Article 905.1. Subject to the provisions of international conventions, enforcement of a foreign instrument may be carried out in Greece as from the time such instrument is declared enforceable by a decision of the Single-Member Court of First Instance of the debtor’s domicile, or, in its absence, of the debtor’s residence, or, in the absence of both, of the country’s capital. The Single-Member Court of First Instance shall follow the procedure of articles 740 to 781. 2. The Single-Member Court of First Instance shall declare the foreign instrument as enforceable on the condition that it is enforceable according to the law of its origin and is not contrary to morality or public policy. 3. If the foreign instrument is a court decision, the conditions laid down under Article 323 Nrs. 2 to 5 must also be met.

Based on the provisions aforementioned, the court stated that the Belgian judgment is enforceable, since it bears the executory formula (seal of the King of Belgium, Albert the 2nd); the Belgian court had jurisdiction to try the case, because the defendant was a resident of Belgium at the time the judgment was rendered; the respondent was not deprived of his audience rights, because it is evidenced by the foreign judgment that he was represented by an attorney at law; no judgment is rendered by, or a claim of a similar nature is pending before Greek courts; finally, no violation of Greek public policy results from the declaration of enforceability of the Belgian judgment in question.


Prima facie one may think that the judgment is unworthy of reference, given that the Brussels I Regulation has been substituted by the Brussels I bis Regulation, in force since January 10, 2015. The counterargument lies in the following facts:

i.                    The Brussels I Regulation will continue to apply for a transitional period; Pursuant to Article 66.2 Brussels I bis Regulation, “… Regulation (EC) No 44/2001 shall continue to apply to judgments given in legal proceedings instituted, to authentic instruments formally drawn up or registered and to court settlements approved or concluded before 10 January 2015 which fall within the scope of that Regulation”.

ii.                  This is the first decision in Greece applying Article 1.2 (c) Brussels I Regulation, and I found only one more judgment of a German court on the matter [LAG Frankfurt a.M. 12.02.2007, IPRax 2008, 131; see also Eichenhofer, IPRax 2008, 109 et seq.].
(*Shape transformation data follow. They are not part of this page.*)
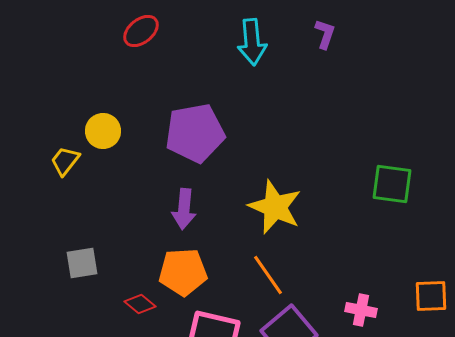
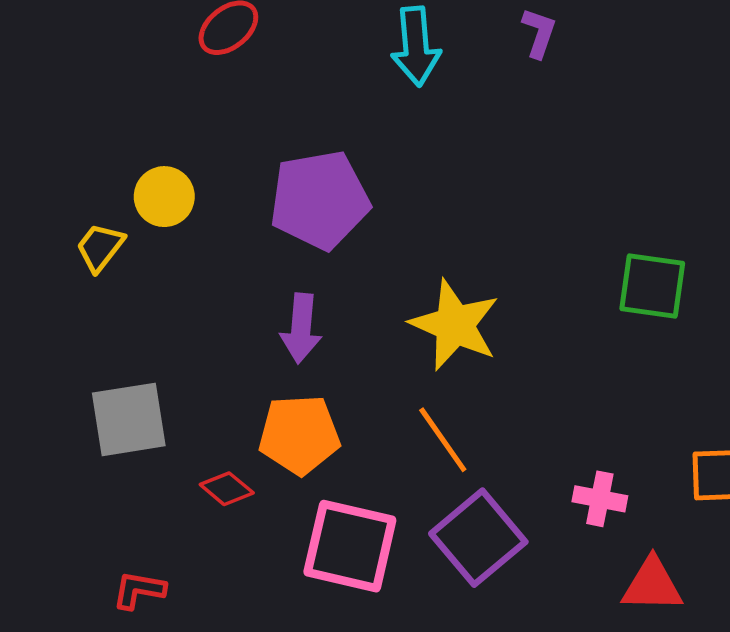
gray square: (82, 263) -> (129, 419), size x1.4

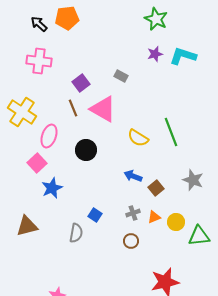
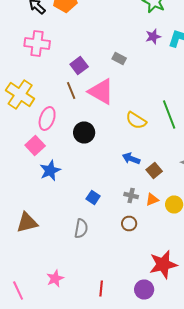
gray cross: (133, 213) -> (131, 196), turned 32
brown triangle: (27, 226) -> (27, 222), moved
gray semicircle: (76, 233) -> (81, 228), moved

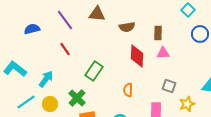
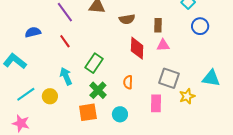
blue semicircle: (32, 29) -> (33, 32), moved
cyan arrow: (46, 79) -> (66, 76), moved, turned -60
gray square: (169, 86) -> (169, 78), size x1.5
green cross: (77, 98) -> (98, 90), moved

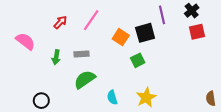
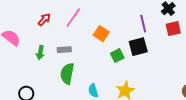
purple line: (162, 15) -> (143, 24), moved
black square: (145, 33) -> (138, 47), moved
green semicircle: (85, 79) -> (67, 74), turned -45

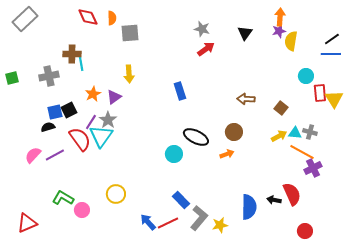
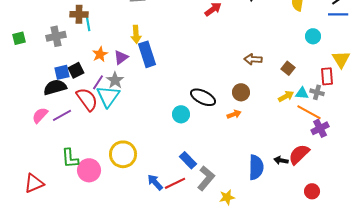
blue rectangle: (180, 91) -> (147, 54), moved, size x1.4
red rectangle: (320, 93) -> (327, 76), moved
black semicircle: (48, 127) -> (55, 87), size x1.6
yellow circle: (116, 194) -> (123, 154), size x1.4
red semicircle: (292, 194) -> (299, 154), turned -110
green L-shape: (63, 198) -> (70, 158), turned -125
pink circle: (82, 210) -> (89, 170), size x1.5
yellow star: (220, 225) -> (227, 197), moved

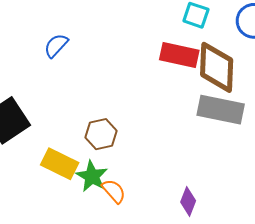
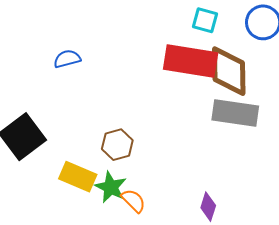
blue semicircle: (56, 46) -> (67, 59), turned 36
red rectangle: (179, 55) -> (191, 61), size x1.4

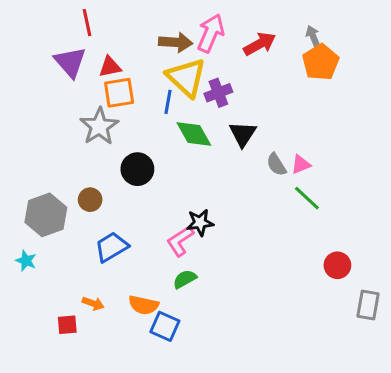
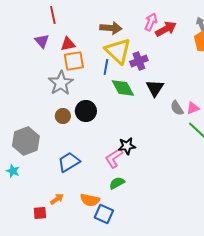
pink arrow: (211, 33) -> (151, 22), moved, size x0.7
purple triangle: (70, 62) -> (42, 41), size x0.7
brown circle: (90, 200) -> (63, 116), moved
orange arrow: (93, 303) -> (57, 199), turned -56

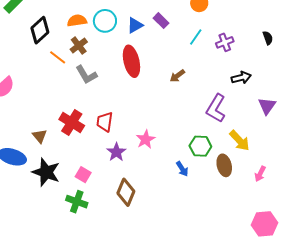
iii.                The ruling should be additionally examined under the Brussels I bis Regulation, in terms of a potential ground for confusion in the enforcement stage. In particular, bearing in mind that “a judgment given in a Member State which is enforceable in that Member State shall be enforceable in the other Member States without any declaration of enforceability being required” [Art. 39], there is no court examining whether a foreign judgment falls under the scope of the new Regulation. It is reminded that pursuant to Art. 42.1 “for the purposes of enforcement in a Member State of a judgment given in another Member State, the applicant shall provide the competent enforcement authority with (a) copy of the judgment which satisfies the conditions necessary to establish its authenticity, and (b) the certificate issued pursuant to Article 53, certifying that the judgment is enforceable and containing an extract of the judgment as well as, where appropriate, relevant information on the recoverable costs of the proceedings and the calculation of interest”.

The competent authority in Greece is the bailiff. In other words, the bailiff will be in charge in the enforcement stage, given that no exequatur is foreseen. An intervention by a domestic lawyer, presumably more knowledgeable in the issue at stake, is not provided by the Regulation. Hence, if the bailiff receives the certificate of Art. 53, it is not expected that he will proceed to any further scrutiny as to the nature of the case.

Moreover, we should also question whether the judgment debtor would be entitled to challenge the enforcement in the course of his application to refuse the judgment under Art. 45 et seq. Brussels I bis Regulation, and if so, under which ground for refusal.